WHAT TO DO: What you return must match the records exactly, except that the pictures are gone.

[Dataset entries]
--- START ---
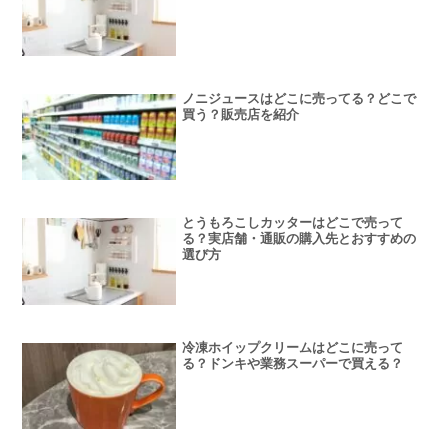
ノニジュースはどこに売ってる？どこで
買う？販売店を紹介
とうもろこしカッターはどこで売って
る？実店舗・通販の購入先とおすすめの
選び方
冷凍ホイップクリームはどこに売って
る？ドンキや業務スーパーで買える？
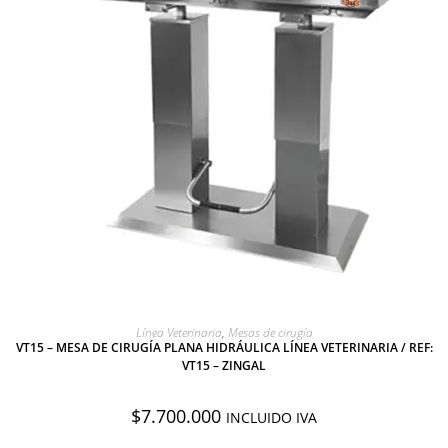
AGREGAR A COTIZACIÓN
Línea Veterinaria
,
Mesas de cirugía
VT15 – MESA DE CIRUGÍA PLANA HIDRÁULICA LÍNEA VETERINARIA / REF:
VT15 – ZINGAL
$
7.700.000
INCLUIDO IVA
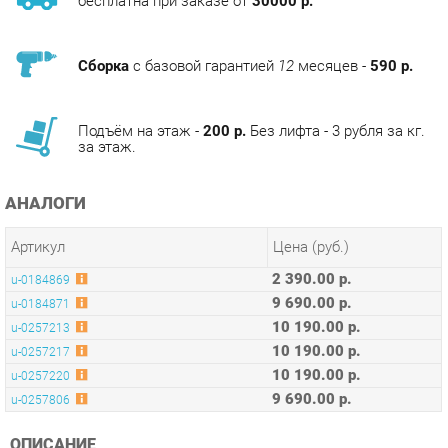
Сборка
с базовой гарантией
12
месяцев -
590 р.
Подъём на этаж -
200 р.
Без лифта - 3 рубля за кг.
за этаж.
АНАЛОГИ
Артикул
Цена (руб.)
2 390.00 р.
u-0184869
9 690.00 р.
u-0184871
10 190.00 р.
u-0257213
10 190.00 р.
u-0257217
10 190.00 р.
u-0257220
9 690.00 р.
u-0257806
ОПИСАНИЕ
Стул «Eames lite» с мягким сиденьем — это современная
реплика дизайнерских стульев Eames, ставших популярными
ещё в середине прошлого века. Стильный предмет мебели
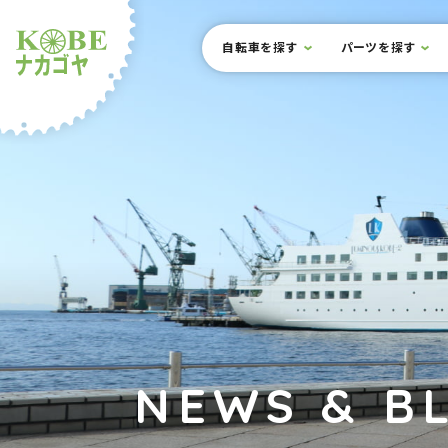
本文までスキップ
サイト内メニュー
自転車を探す
パーツを探す
ルショップナカゴヤ
NEWS & B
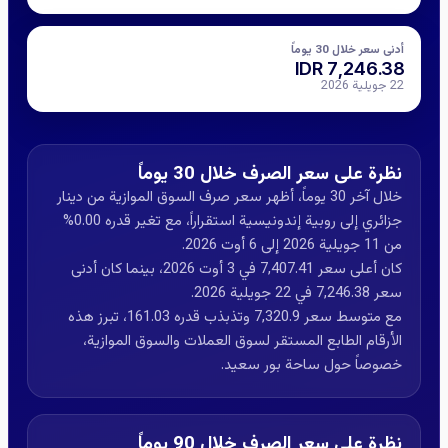
أدنى سعر خلال 30 يوماً
7,246.38 IDR
22 جويلية 2026
نظرة على سعر الصرف خلال 30 يوماً
خلال آخر 30 يوماً، أظهر سعر صرف السوق الموازية من دينار
جزائري إلى روبية إندونيسية استقراراً، مع تغير قدره 0.00%
من 11 جويلية 2026 إلى 6 أوت 2026.
كان أعلى سعر 7,407.41 في 3 أوت 2026، بينما كان أدنى
سعر 7,246.38 في 22 جويلية 2026.
مع متوسط سعر 7,320.9 وتذبذب قدره 161.03، تبرز هذه
الأرقام الطابع المستقر لسوق العملات والسوق الموازية،
خصوصاً حول ساحة بور سعيد.
نظرة على سعر الصرف خلال 90 يوماً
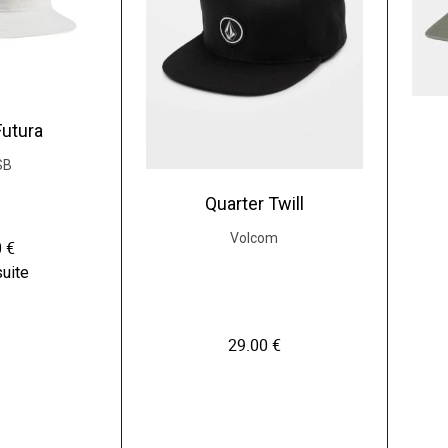
Futura
SB
Quarter Twill
Volcom
0
€
suite
29.00
€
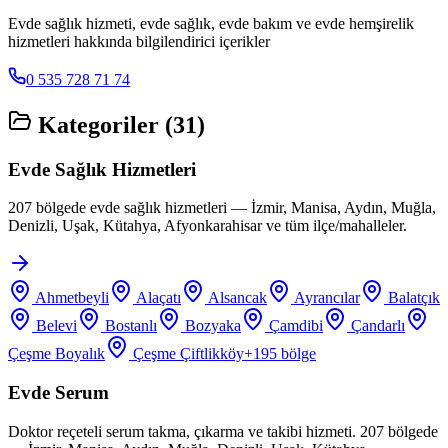
Evde sağlık hizmeti, evde sağlık, evde bakım ve evde hemşirelik
hizmetleri hakkında bilgilendirici içerikler
0 535 728 71 74
Kategoriler (
31
)
Evde Sağlık Hizmetleri
207 bölgede evde sağlık hizmetleri — İzmir, Manisa, Aydın, Muğla,
Denizli, Uşak, Kütahya, Afyonkarahisar ve tüm ilçe/mahalleler.
Ahmetbeyli
Alaçatı
Alsancak
Ayrancılar
Balatçık
Belevi
Bostanlı
Bozyaka
Çamdibi
Çandarlı
Çeşme Boyalık
Çeşme Çiftlikköy
+
195
bölge
Evde Serum
Doktor reçeteli serum takma, çıkarma ve takibi hizmeti. 207 bölgede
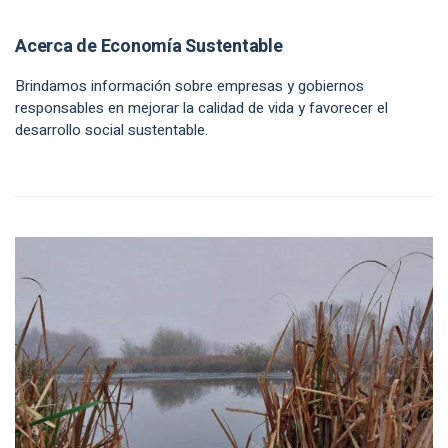
Acerca de Economía Sustentable
Brindamos información sobre empresas y gobiernos
responsables en mejorar la calidad de vida y favorecer el
desarrollo social sustentable.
--- END ---
EXERCISE SOLUTION:
ノニジュースはどこに売ってる？どこで
買う？販売店を紹介
とうもろこしカッターはどこで売って
る？実店舗・通販の購入先とおすすめの
選び方
冷凍ホイップクリームはどこに売って
る？ドンキや業務スーパーで買える？
AGREGAR A COTIZACIÓN
Línea Veterinaria
,
Mesas de cirugía
VT15 – MESA DE CIRUGÍA PLANA HIDRÁULICA LÍNEA VETERINARIA / REF:
VT15 – ZINGAL
$
7.700.000
INCLUIDO IVA
Сборка
с базовой гарантией
12
месяцев -
590 р.
Подъём на этаж -
200 р.
Без лифта - 3 рубля за кг.
за этаж.
АНАЛОГИ
Артикул
Цена (руб.)
2 390.00 р.
u-0184869
9 690.00 р.
u-0184871
10 190.00 р.
u-0257213
10 190.00 р.
u-0257217
10 190.00 р.
u-0257220
9 690.00 р.
u-0257806
ОПИСАНИЕ
Стул «Eames lite» с мягким сиденьем — это современная
реплика дизайнерских стульев Eames, ставших популярными
ещё в середине прошлого века. Стильный предмет мебели
本文までスキップ
サイト内メニュー
自転車を探す
パーツを探す
ルショップナカゴヤ
NEWS & B
أدنى سعر خلال 30 يوماً
7,246.38 IDR
22 جويلية 2026
نظرة على سعر الصرف خلال 30 يوماً
خلال آخر 30 يوماً، أظهر سعر صرف السوق الموازية من دينار
جزائري إلى روبية إندونيسية استقراراً، مع تغير قدره 0.00%
من 11 جويلية 2026 إلى 6 أوت 2026.
كان أعلى سعر 7,407.41 في 3 أوت 2026، بينما كان أدنى
سعر 7,246.38 في 22 جويلية 2026.
مع متوسط سعر 7,320.9 وتذبذب قدره 161.03، تبرز هذه
الأرقام الطابع المستقر لسوق العملات والسوق الموازية،
خصوصاً حول ساحة بور سعيد.
نظرة على سعر الصرف خلال 90 يوماً
Futura
SB
Quarter Twill
Volcom
0
€
suite
29.00
€
Evde sağlık hizmeti, evde sağlık, evde bakım ve evde hemşirelik
hizmetleri hakkında bilgilendirici içerikler
0 535 728 71 74
Kategoriler (
31
)
Evde Sağlık Hizmetleri
207 bölgede evde sağlık hizmetleri — İzmir, Manisa, Aydın, Muğla,
Denizli, Uşak, Kütahya, Afyonkarahisar ve tüm ilçe/mahalleler.
Ahmetbeyli
Alaçatı
Alsancak
Ayrancılar
Balatçık
Belevi
Bostanlı
Bozyaka
Çamdibi
Çandarlı
Çeşme Boyalık
Çeşme Çiftlikköy
+
195
bölge
Evde Serum
Doktor reçeteli serum takma, çıkarma ve takibi hizmeti. 207 bölgede
Acerca de Economía Sustentable
Brindamos información sobre empresas y gobiernos
responsables en mejorar la calidad de vida y favorecer el
desarrollo social sustentable.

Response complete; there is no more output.